Although the hatred of Hillary in the South is often visceral, it’s also usually irrational and baseless. Like “Why do you hate Hillary?” “She’s a liberal!” “What’s that mean? John F. Kennedy said he was a liberal.” “I don’t know, I just hate her.” This senseless vitriol against Hillary should be shelved. It’s sound and fury signifying nothing. But we’ll see plenty of it for the next two years. Ugh.

But I’m not big on Hillary either. For the very different reason that I see little difference between her and the corporate Borg army taking over America.

And as I watched her video announcement the deepest core of my soul cringed as she recited the same tired talking points we’ve heard over and over and over and over and over and over and over for 20 years and I just wanted to choke myself with the mouse cord. For ONCE IN YOUR LIFE, SAY SOMETHING REAL! My G-d, make a mistake, have an extreme emotion, dropkick a staffer, do SOMETHING, anything, to show me you’re a real person and not a plastic airbrushed, animatronic creation from Disney World.

Hillary, Bill, Kerry, Gephardt, Bayh, etc. are all in the Democratic Leadership Council (DLC), the corporatist wing of the Democratic party. They are in lockstep with a pro-corporate agenda (hence, corporate Borg army) and will never rock the corporate gravy boat. The fight between the corporate wing of the Democratic party and “the Democratic wing of the Democratic party” (i.e. the People party vs. Money party) is ongoing, and I predict will be front and center this primary season.

Please, please Hillary, I beg you: prove me wrong…

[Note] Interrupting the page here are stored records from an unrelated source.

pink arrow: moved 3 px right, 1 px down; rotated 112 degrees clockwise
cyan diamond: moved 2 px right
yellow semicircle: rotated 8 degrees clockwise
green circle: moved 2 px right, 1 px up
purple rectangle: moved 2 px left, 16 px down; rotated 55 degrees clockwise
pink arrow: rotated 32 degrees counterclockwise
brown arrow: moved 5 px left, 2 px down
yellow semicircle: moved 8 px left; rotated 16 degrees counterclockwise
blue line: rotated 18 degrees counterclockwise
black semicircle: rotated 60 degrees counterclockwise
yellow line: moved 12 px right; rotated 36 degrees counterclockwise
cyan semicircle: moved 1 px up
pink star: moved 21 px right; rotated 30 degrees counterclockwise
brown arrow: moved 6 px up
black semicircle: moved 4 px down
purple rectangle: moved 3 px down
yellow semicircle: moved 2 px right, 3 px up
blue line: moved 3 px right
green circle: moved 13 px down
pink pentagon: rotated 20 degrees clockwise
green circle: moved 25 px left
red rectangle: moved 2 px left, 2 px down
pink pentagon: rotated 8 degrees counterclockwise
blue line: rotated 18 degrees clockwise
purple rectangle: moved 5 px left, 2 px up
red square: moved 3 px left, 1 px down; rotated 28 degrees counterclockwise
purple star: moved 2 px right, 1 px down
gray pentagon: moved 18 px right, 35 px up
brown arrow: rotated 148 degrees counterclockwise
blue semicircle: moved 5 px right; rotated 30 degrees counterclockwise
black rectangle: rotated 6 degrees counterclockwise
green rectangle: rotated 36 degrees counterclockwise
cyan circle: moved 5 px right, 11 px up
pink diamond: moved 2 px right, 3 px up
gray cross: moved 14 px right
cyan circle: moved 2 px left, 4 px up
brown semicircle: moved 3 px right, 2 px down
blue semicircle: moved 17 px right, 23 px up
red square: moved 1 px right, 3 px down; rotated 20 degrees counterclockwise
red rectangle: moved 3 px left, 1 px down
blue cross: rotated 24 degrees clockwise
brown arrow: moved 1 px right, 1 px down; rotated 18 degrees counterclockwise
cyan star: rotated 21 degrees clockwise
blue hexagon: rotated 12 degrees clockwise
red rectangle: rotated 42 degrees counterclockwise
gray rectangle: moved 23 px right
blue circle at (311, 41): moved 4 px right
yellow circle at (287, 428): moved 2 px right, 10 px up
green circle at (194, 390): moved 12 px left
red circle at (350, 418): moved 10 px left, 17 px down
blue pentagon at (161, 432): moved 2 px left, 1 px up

This just seems like more of the same. The country is in a mess. In this bizarre, psychedelic haze of a superpower that can’t build a levee, this non-stop festival of perfect innocence and perfect corruption, this America that no longer knows what it is, a politician giving us more of the same is like some sick joke. How can she act all poised and rehearsed when Rome is burning? We can’t afford more of the same.

We’re spending $200 million a day playing policemen in a sectarian bloodbath in Iraq while 1 in 6 American children grow up in poverty. If Hillary wants to atone for the last eight years of nodding and clapping for the corporate machine, and gain “street cred” among real liberals like me, she’ll go live in the Lower Ninth Ward for six months without her staff and blow-drier, and learn what reality in America really is. Or at least offer an aggressive plan to end poverty and rebuild our crumbling nation (this will probably come later). But the feeling of hopelessness that she would ever do ANY major status quo-shattering moves like these is why her announcement has been met with lukewarm to outright hostile responses on liberal web sites (they see her as not much different from Bush).

Barack Obama is so exciting because he is talking about real things in a new way. He engenders hope in whoever he talks to, because he wants to break through old barriers, breaking away from coloring within the lines and giving us talking points and spin. He’s not more of the same.

While I’m not commited to any candidate this insanely early in the process, I’m excited to hear what Obama has to say. I’ll also be closely monitoring all candidates and blogging about them here. Maybe Hillary will veer off and make it her mission to crush the status quo, and she’ll win me over. We’ll see.